Beijing will see more than four million vehicles registered on its roads this weekend, state media said Tuesday, with around 2,000 new cars sold daily in the increasingly affluent Chinese capital.
The number of cars currently in Beijing, famed for its traffic jams and high levels of pollution, hit 3.99 million as of Sunday, according to the municipal traffic management bureau, official news agency Xinhua reported.
Xinhua said the four million mark would be broken over the weekend, meaning that a quarter of the 16 million permanent residents in the city has a car.
The number of vehicles in Beijing increased by about 10,000 last week and the number of newly qualified drivers also increased 12,000 within a week, according to the bureau.

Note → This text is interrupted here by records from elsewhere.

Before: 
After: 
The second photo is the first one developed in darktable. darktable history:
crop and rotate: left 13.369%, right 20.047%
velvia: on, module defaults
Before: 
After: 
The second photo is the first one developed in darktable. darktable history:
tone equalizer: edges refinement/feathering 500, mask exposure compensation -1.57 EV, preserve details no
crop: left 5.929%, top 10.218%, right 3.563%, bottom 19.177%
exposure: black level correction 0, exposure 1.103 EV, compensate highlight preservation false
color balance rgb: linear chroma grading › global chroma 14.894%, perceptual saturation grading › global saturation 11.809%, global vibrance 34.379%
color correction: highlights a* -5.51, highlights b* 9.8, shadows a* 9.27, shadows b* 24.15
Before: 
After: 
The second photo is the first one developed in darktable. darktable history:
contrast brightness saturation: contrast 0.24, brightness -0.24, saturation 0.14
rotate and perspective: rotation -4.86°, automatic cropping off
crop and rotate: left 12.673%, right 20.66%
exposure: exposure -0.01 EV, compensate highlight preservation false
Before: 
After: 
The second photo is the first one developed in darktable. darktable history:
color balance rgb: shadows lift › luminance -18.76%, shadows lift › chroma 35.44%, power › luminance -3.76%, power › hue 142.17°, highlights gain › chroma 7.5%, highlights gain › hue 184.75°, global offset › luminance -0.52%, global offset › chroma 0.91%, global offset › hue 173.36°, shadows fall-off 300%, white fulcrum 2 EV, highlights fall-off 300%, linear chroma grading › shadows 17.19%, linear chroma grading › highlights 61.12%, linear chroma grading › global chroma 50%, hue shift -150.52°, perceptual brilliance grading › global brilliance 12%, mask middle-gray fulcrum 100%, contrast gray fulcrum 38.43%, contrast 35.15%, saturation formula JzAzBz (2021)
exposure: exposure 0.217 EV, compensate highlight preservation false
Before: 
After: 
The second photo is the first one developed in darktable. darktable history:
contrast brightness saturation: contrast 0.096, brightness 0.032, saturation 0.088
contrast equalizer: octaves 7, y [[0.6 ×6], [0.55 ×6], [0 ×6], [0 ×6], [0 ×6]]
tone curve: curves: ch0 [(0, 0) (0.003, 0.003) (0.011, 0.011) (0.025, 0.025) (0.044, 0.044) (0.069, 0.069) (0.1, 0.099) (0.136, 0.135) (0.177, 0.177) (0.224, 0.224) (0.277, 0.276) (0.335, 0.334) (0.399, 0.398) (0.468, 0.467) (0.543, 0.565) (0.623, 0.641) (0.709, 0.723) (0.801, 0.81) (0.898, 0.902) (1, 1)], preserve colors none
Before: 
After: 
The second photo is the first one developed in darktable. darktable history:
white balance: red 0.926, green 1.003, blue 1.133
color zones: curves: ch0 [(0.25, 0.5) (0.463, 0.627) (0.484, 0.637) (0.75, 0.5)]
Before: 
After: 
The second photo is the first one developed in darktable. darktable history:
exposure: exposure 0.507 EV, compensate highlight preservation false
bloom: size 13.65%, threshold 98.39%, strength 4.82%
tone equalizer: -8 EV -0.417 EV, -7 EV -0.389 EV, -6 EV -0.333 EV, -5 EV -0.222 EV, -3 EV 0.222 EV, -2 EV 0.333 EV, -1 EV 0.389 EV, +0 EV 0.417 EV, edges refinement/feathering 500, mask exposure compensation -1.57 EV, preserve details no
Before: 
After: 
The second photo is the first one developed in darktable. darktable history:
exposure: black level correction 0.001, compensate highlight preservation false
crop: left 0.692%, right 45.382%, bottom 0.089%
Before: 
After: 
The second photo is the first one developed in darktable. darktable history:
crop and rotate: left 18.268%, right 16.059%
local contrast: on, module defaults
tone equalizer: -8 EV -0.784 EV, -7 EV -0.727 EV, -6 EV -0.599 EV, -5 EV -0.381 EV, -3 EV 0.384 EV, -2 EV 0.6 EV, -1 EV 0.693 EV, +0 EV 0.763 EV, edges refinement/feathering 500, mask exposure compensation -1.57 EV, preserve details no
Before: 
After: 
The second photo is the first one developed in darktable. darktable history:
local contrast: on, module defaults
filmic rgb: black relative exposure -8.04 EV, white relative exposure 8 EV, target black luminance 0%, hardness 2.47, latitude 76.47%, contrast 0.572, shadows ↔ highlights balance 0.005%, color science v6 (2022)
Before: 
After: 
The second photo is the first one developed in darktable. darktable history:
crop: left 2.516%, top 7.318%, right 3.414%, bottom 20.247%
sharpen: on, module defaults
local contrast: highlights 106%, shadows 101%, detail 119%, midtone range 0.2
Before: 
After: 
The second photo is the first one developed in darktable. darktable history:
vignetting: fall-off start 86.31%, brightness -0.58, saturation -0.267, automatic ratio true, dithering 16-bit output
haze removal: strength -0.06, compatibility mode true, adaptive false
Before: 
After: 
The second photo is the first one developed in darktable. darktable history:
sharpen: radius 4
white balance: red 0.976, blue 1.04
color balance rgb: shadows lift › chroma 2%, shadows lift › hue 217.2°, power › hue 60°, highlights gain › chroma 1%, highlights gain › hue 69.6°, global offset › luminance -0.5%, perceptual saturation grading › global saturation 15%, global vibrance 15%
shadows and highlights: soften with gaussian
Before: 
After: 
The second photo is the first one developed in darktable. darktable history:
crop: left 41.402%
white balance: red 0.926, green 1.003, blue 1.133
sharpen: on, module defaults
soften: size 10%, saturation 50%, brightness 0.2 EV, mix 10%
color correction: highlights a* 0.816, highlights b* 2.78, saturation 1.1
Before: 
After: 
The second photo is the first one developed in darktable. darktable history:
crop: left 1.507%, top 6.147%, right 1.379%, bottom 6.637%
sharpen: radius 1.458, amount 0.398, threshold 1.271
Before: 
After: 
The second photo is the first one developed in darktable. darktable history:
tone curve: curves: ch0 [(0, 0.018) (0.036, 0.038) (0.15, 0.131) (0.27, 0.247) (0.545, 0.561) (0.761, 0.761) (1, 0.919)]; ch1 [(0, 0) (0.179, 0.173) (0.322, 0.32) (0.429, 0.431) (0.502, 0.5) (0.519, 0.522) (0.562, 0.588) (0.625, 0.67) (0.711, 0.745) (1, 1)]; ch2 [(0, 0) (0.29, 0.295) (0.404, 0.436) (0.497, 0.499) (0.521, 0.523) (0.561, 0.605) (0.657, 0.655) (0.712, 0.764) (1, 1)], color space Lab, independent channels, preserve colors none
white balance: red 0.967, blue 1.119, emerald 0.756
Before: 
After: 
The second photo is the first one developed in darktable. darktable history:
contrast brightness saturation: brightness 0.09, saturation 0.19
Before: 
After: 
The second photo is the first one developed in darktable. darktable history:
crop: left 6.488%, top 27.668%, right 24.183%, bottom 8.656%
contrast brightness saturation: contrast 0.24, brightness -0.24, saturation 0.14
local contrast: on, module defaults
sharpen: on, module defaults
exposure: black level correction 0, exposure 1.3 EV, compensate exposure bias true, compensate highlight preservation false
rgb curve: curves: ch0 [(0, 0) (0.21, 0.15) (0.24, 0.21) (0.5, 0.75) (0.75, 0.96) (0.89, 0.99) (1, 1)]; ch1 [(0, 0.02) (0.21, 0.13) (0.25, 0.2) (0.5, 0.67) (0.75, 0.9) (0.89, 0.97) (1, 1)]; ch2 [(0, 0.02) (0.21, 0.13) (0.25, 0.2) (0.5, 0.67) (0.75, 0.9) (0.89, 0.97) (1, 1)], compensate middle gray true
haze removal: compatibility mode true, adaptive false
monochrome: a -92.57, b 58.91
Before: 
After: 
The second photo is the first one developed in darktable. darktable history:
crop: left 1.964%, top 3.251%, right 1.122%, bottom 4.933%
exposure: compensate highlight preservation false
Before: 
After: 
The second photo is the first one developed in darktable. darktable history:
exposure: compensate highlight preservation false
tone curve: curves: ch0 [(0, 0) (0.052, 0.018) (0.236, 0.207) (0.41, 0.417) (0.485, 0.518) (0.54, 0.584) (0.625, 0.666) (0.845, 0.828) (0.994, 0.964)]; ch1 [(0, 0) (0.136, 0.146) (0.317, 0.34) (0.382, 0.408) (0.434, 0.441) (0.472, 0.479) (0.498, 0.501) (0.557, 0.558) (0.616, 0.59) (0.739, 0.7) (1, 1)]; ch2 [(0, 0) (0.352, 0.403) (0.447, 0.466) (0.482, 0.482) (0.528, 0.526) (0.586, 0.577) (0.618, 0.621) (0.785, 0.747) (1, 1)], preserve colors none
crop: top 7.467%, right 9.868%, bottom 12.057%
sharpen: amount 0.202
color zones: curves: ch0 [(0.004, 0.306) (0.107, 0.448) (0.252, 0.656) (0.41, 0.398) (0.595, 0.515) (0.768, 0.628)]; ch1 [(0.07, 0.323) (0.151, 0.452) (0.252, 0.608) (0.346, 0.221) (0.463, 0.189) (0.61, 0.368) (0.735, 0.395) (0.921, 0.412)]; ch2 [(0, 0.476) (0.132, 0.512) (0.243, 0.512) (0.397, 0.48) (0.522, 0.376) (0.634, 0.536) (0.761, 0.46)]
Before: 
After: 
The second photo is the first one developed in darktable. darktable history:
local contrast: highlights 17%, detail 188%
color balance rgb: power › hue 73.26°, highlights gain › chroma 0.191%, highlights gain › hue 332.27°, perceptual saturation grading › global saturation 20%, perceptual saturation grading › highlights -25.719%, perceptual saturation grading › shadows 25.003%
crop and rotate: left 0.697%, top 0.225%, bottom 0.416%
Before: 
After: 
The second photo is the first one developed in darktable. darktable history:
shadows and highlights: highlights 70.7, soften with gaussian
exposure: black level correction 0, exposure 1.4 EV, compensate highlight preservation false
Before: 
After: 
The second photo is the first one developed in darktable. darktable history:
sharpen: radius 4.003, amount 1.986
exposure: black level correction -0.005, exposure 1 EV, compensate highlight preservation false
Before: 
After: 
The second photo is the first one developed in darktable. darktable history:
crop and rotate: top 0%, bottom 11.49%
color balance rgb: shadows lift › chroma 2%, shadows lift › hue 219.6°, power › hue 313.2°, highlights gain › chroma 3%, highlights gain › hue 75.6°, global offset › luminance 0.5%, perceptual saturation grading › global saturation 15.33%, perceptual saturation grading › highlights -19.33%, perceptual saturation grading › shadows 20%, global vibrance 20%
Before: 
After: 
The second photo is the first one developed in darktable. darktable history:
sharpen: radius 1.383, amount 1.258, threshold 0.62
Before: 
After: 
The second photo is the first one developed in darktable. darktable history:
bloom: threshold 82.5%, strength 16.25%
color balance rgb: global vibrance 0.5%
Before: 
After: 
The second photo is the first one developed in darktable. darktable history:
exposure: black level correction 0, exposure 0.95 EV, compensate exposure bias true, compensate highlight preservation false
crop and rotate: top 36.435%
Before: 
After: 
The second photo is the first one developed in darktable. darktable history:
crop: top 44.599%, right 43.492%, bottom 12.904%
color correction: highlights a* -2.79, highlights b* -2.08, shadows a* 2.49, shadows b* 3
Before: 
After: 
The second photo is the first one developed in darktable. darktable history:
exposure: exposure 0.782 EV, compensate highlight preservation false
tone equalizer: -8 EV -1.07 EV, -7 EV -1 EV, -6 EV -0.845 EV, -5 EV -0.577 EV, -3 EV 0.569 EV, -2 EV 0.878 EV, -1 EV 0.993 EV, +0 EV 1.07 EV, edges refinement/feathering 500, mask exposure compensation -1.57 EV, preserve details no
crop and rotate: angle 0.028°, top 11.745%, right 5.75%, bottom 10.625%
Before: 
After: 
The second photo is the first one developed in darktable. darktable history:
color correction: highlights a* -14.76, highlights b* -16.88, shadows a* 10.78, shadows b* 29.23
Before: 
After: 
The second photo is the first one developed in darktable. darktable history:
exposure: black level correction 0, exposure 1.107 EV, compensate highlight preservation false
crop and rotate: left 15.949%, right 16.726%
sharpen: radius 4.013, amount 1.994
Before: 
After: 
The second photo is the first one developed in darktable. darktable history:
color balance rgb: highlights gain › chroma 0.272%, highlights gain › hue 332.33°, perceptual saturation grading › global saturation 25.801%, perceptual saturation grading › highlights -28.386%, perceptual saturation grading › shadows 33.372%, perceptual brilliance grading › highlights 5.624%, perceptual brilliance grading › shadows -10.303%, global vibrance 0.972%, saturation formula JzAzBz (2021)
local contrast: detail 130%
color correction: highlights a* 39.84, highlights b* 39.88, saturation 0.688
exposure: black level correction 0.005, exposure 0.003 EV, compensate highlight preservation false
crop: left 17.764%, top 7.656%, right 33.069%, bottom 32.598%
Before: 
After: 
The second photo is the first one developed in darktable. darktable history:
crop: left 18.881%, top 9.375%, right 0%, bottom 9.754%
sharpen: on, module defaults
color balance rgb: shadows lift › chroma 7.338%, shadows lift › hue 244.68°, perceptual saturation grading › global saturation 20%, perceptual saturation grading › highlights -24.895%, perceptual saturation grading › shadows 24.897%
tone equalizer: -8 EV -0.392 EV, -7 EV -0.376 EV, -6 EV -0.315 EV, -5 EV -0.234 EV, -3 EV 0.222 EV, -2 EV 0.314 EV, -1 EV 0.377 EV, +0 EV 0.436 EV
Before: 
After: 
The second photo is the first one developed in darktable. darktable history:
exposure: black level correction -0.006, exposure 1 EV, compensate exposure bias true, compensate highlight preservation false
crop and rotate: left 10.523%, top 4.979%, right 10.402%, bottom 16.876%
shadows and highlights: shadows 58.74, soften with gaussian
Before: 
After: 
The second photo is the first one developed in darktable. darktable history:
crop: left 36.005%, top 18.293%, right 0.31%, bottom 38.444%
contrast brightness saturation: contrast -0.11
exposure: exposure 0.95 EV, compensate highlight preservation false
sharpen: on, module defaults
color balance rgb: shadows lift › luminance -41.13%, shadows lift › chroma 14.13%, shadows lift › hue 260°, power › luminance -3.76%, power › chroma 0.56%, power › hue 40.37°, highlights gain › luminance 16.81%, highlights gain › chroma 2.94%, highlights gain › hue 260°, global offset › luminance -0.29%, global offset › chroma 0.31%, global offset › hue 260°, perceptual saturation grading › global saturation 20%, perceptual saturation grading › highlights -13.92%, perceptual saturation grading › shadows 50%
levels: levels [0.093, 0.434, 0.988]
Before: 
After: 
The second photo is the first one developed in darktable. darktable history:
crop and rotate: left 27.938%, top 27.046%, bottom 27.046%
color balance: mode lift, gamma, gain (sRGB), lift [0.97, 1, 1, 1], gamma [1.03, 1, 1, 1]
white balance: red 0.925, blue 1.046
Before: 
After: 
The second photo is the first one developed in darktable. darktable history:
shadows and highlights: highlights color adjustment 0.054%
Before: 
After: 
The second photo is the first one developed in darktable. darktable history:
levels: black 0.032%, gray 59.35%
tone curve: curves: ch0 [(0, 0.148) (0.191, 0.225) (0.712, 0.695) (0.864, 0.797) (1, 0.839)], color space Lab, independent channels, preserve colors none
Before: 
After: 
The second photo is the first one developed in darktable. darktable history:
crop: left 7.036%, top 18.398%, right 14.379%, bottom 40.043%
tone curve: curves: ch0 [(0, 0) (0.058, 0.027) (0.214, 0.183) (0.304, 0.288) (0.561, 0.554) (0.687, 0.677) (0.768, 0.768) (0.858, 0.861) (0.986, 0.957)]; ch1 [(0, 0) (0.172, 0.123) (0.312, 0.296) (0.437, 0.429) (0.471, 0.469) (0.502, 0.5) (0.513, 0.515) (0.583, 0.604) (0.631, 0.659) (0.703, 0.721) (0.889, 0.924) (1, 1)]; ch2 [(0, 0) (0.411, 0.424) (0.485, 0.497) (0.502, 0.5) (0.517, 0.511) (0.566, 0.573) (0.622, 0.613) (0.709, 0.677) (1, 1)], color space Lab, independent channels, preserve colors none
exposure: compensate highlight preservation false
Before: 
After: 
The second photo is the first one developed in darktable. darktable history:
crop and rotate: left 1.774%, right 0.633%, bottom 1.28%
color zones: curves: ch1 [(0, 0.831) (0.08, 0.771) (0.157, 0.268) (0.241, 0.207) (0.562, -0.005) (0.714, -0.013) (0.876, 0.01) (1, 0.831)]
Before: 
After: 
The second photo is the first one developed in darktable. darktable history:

"Compared with other metropolises in the world, the growth of vehicles in Beijing is dramatic," Guo Jifu, researcher with the Beijing Municipal Communication Research Centre, told Xinhua.
It took Beijing 48 years for the number of vehicles on its streets to increase from 2,300 in 1949 to the first one million in 1997.
It took six and a half years to register the second million, Xinhua said, and the pace of growth has continued to accelerate.
Last year government vehicles and all private automobiles were banned from Beijing's roads for one day each week, depending on their licence plate number in measures aimed at easing congestion and curbing emissions.
Beijing's air is among the most polluted in the world, and the problem is getting worse amid high demand for private vehicles from its increasingly affluent residents.
China's total car sales outstripped those of the United States for the first time in January to make the Asian giant the world's biggest auto market, helped by government efforts to stimulate domestic consumption.